I am trying to prove the following relation. For $k \in \mathbb{N},k \geq 2$ and $i=1,\ldots,k-1$ \begin{equation} {2k-2-i \choose k-1-i}=\sum \limits_{l=0}^{k-1-i} 2^{2l} T(k-2-l,k-1-i-l)-2 \sum \limits_{l=0}^{k-2-i} 2^{2l} T(k-2-l,k-2-i-l) \end{equation} where \begin{equation} T(w,u):=\frac{(w+u)!(w-u+1)}{u!(w+1)!} \end{equation} are the entries in the Catalan triangle for $w \geq 0$ and $ w \geq u \geq 0$ (else T(w,u)=0).
I tried induction over $i$ or use the fact that the 2nd sum is (without the "$2$" factor) the 1st sum evaluated at $i+1$.

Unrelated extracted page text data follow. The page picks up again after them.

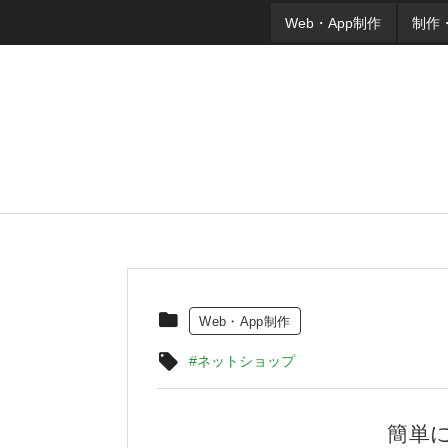
Web・App制作
制作
Web・App制作
#ネットショップ
簡単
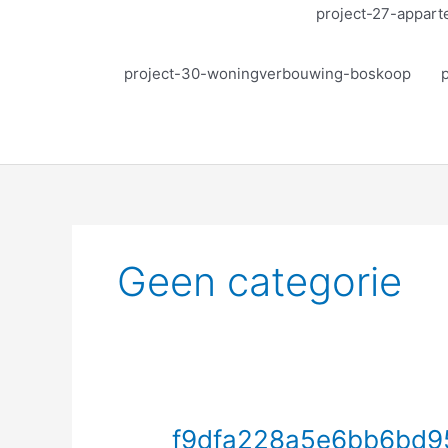
project-27-appar
project-30-woningverbouwing-boskoop
Geen categorie
f9dfa228a5e6bb6bd957b914446efb4d
f9dfa228a5e6bb6bd9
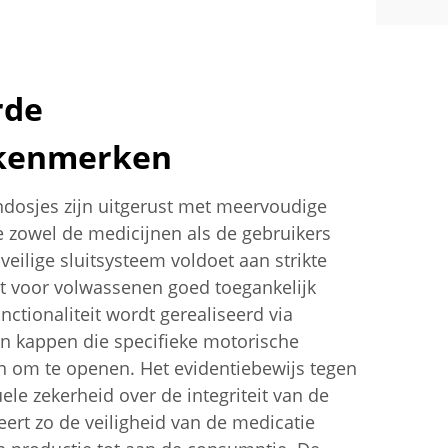
rde
skenmerken
ndosjes zijn uitgerust met meervoudige
ie zowel de medicijnen als de gebruikers
eilige sluitsysteem voldoet aan strikte
het voor volwassenen goed toegankelijk
unctionaliteit wordt gerealiseerd via
 kappen die specifieke motorische
n om te openen. Het evidentiebewijs tegen
ele zekerheid over de integriteit van de
ert zo de veiligheid van de medicatie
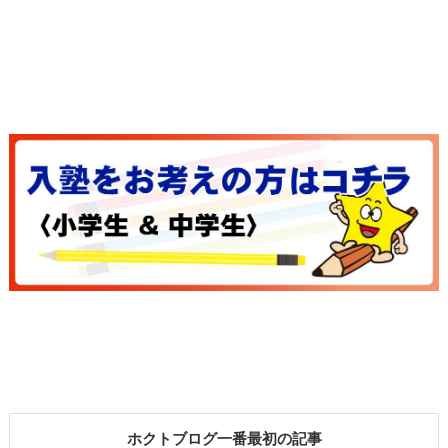
ホクトブログ一番最初の記事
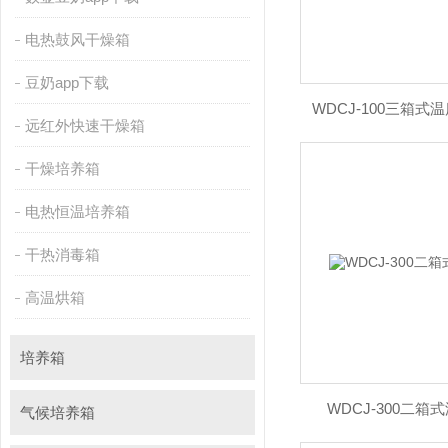
电热鼓风干燥箱
豆奶app下载
WDCJ-100三箱
远红外快速干燥箱
干燥培养箱
电热恒温培养箱
干热消毒箱
高温烘箱
培养箱
WDCJ-300二
气候培养箱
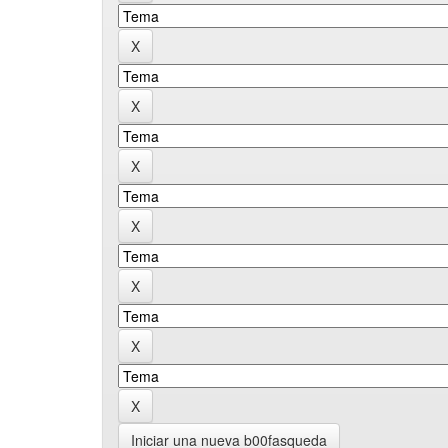
Iniciar una nueva b00fasqueda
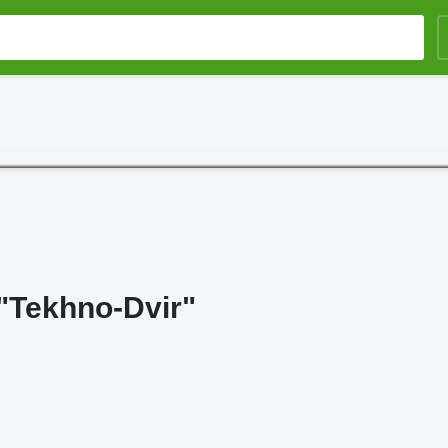
"Tekhno-Dvir"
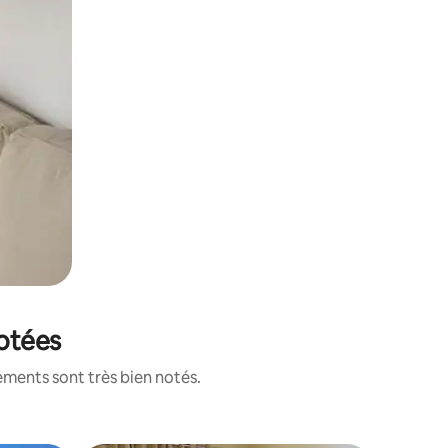
notées
ements sont très bien notés.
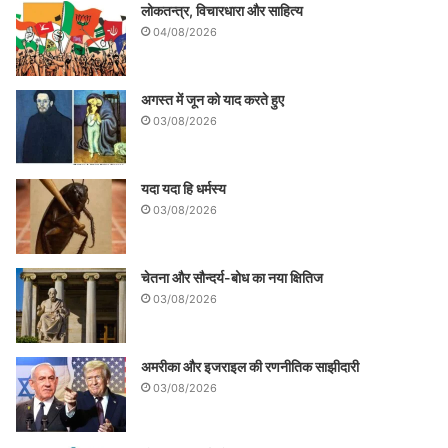
लोकतन्त्र, विचारधारा और साहित्य
04/08/2026
अगस्त में जून को याद करते हुए
03/08/2026
यदा यदा हि धर्मस्य
03/08/2026
चेतना और सौन्दर्य-बोध का नया क्षितिज
03/08/2026
अमरीका और इजराइल की रणनीतिक साझीदारी
03/08/2026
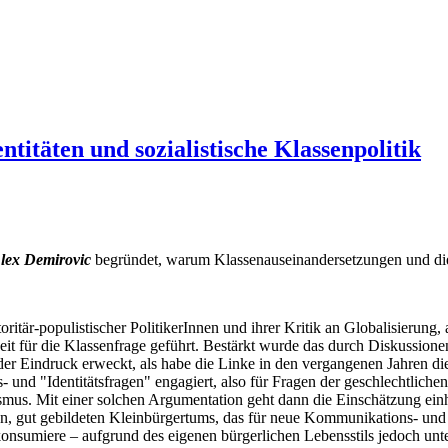
ntitäten und sozialistische Klassenpolitik
lex Demirovic
begründet, warum Klassenauseinandersetzungen und di
oritär-populistischer PolitikerInnen und ihrer Kritik an Globalisierung
t für die Klassenfrage geführt. Bestärkt wurde das durch Diskussion
der Eindruck erweckt, als habe die Linke in den vergangenen Jahren di
 und "Identitätsfragen" engagiert, also für Fragen der geschlechtlic
smus. Mit einer solchen Argumentation geht dann die Einschätzung einh
n, gut gebildeten Kleinbürgertums, das für neue Kommunikations- und kul
onsumiere – aufgrund des eigenen bürgerlichen Lebensstils jedoch unt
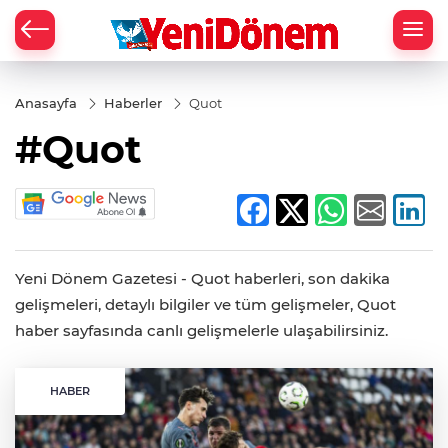
Zİ
Anasayfa
Haberler
Quot
#Quot
Yeni Dönem Gazetesi - Quot haberleri, son dakika
gelişmeleri, detaylı bilgiler ve tüm gelişmeler, Quot
haber sayfasında canlı gelişmelerle ulaşabilirsiniz.
HABER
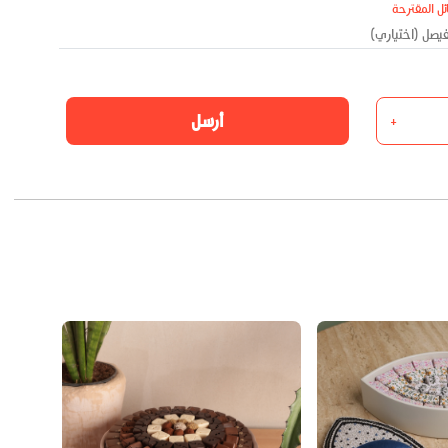
ئل المقترحة
أرسل
+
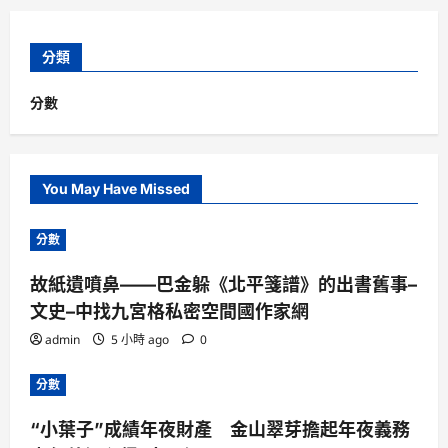
分類
分數
You May Have Missed
分數
故紙遺噴鼻——巴金躲《北平箋譜》的出書舊事–
文史–中找九宮格私密空間國作家網
admin
5 小時 ago
0
分數
“小葉子”成績年夜財產 金山翠芽擔起年夜義務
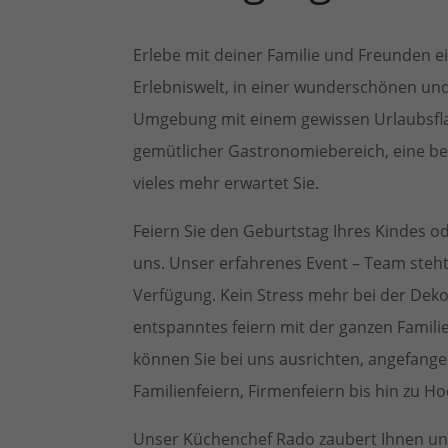
Erlebe mit deiner Familie und Freunden ei
Erlebniswelt, in einer wunderschönen u
Umgebung mit einem gewissen Urlaubsflai
gemütlicher Gastronomiebereich, eine 
vieles mehr erwartet Sie.
Feiern Sie den Geburtstag Ihres Kindes od
uns. Unser erfahrenes Event – Team steht 
Verfügung. Kein Stress mehr bei der Deko
entspanntes feiern mit der ganzen Famili
können Sie bei uns ausrichten, angefangen
Familienfeiern, Firmenfeiern bis hin zu Ho
Unser Küchenchef Rado zaubert Ihnen und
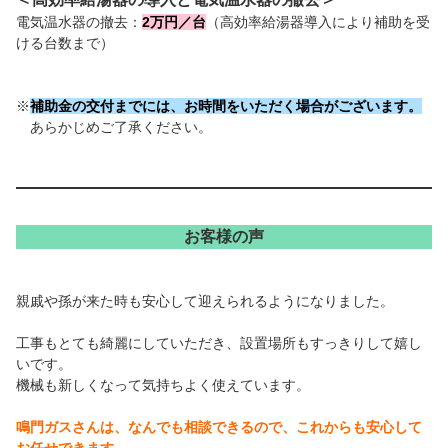
電気温水器の撤去：
2万円／台
（高効率給湯器導入により補助を受
ける台数まで）
※
補助金の交付までには、お時間をいただく場合がございます。
あらかじめご了承ください。
お客様の声
親戚や孫が来た時も安心して迎えられるようになりました。
工事もとても綺麗にしていただき、設置場所もすっきりして嬉し
いです。
機械も新しくなって気持ちよく使えています。
鳴門ガスさんは、なんでも相談できるので、これからも安心して
お任せできます。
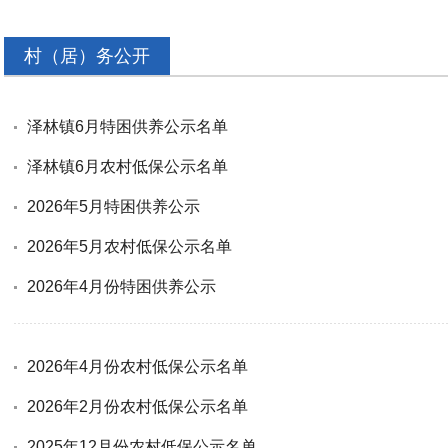
村（居）务公开
泽林镇6月特困供养公示名单
泽林镇6月农村低保公示名单
2026年5月特困供养公示
2026年5月农村低保公示名单
2026年4月份特困供养公示
2026年4月份农村低保公示名单
2026年2月份农村低保公示名单
2025年12月份农村低保公示名单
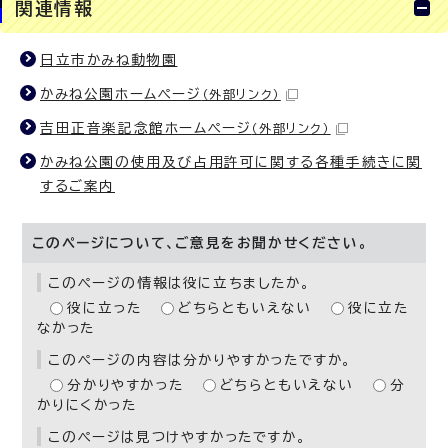
関連情報
日立市かみね動物園
かみね公園ホームページ
（外部リンク）
吉田正音楽記念館ホームページ
（外部リンク）
かみね公園の使用及び占用許可に関する各種手続きに関
するご案内
このページについて、ご意見をお聞かせください。
このページの情報は役に立ちましたか。
役に立った
どちらともいえない
役に立た
なかった
このページの内容は分かりやすかったですか。
分かりやすかった
どちらともいえない
分
かりにくかった
このページは見つけやすかったですか。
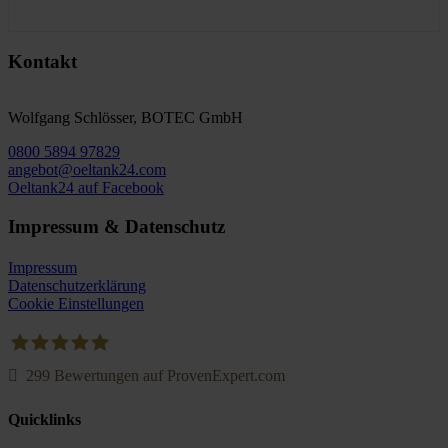
Kontakt
Wolfgang Schlösser, BOTEC GmbH
0800 5894 97829
angebot@oeltank24.com
Oeltank24 auf Facebook
Impressum & Datenschutz
Impressum
Datenschutzerklärung
Cookie Einstellungen
299
Bewertungen auf ProvenExpert.com
Oeltank24.com
Quicklinks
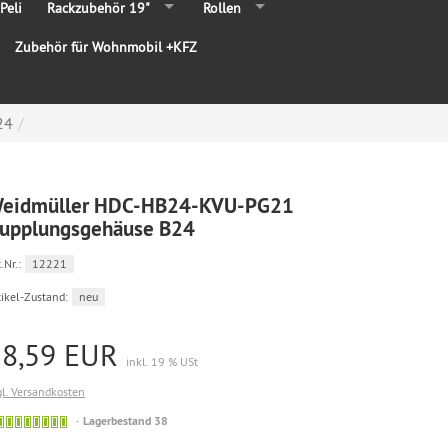
Peli
Rackzubehör 19"
Rollen
Zubehör für Wohnmobil +KFZ
24
eidmüller HDC-HB24-KVU-PG21
upplungsgehäuse B24
.Nr.:
12221
tikel-Zustand:
neu
18,59 EUR
inkl. 19 % USt
gl. Versandkosten
Lagerbestand 38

Could you please help me? Thank you.
Edit: If you write the rhs above in terms of factorials, one obtains: \begin{align*} \sum \limits_{l=0}^{k-1-i} 2^{2l} \frac{(2k-i-3-2l)! i}{(k-1-i-l)!(k-1-l)!} -2 \sum \limits_{l=0}^{k-2-i} 2^{2l} \frac{(2k-i-4-2l)! (i+1)}{(k-2-i-l)!(k-1-l)!}. \end{align*} One can also write $2^{2l}$ in terms of binomial coefficients. \begin{align*} &\sum \limits_{l=0}^{k-1-i} \sum \limits_{j=0}^{l} \binom{2l-j}{l-j} 2^{j} \frac{(2k-i-3-2l)! i}{(k-1-i-l)!(k-1-l)!} -2 \sum \limits_{l=0}^{k-2-i} \sum \limits_{j=0}^{l} \binom{2l-j}{l-j} 2^{j}\frac{(2k-i-4-2l)! (i+1)}{(k-2-i-l)!(k-1-l)!}\\ &=\sum \limits_{l=0}^{k-1-i} \sum \limits_{j=0}^{l} \sum \limits_{r=0}^{j} \binom{2l-j}{l-j} \binom{j}{r} \frac{(2k-i-3-2l)! i}{(k-1-i-l)!(k-1-l)!} -2 \sum \limits_{l=0}^{k-2-i} \sum \limits_{j=0}^{l} \sum \limits_{r=0}^{j} \binom{2l-j}{l-j} \binom{j}{r}\frac{(2k-i-4-2l)! (i+1)}{(k-2-i-l)!(k-1-l)!}. \end{align*} The 1st equation comes from the question "partial sum involving factorials" in this forum and the 2nd one from \begin{equation} \sum \limits_{k=0}^{n} \binom{n}{k}=2^{k}.\\ \end{equation} However I have no clue how to continue.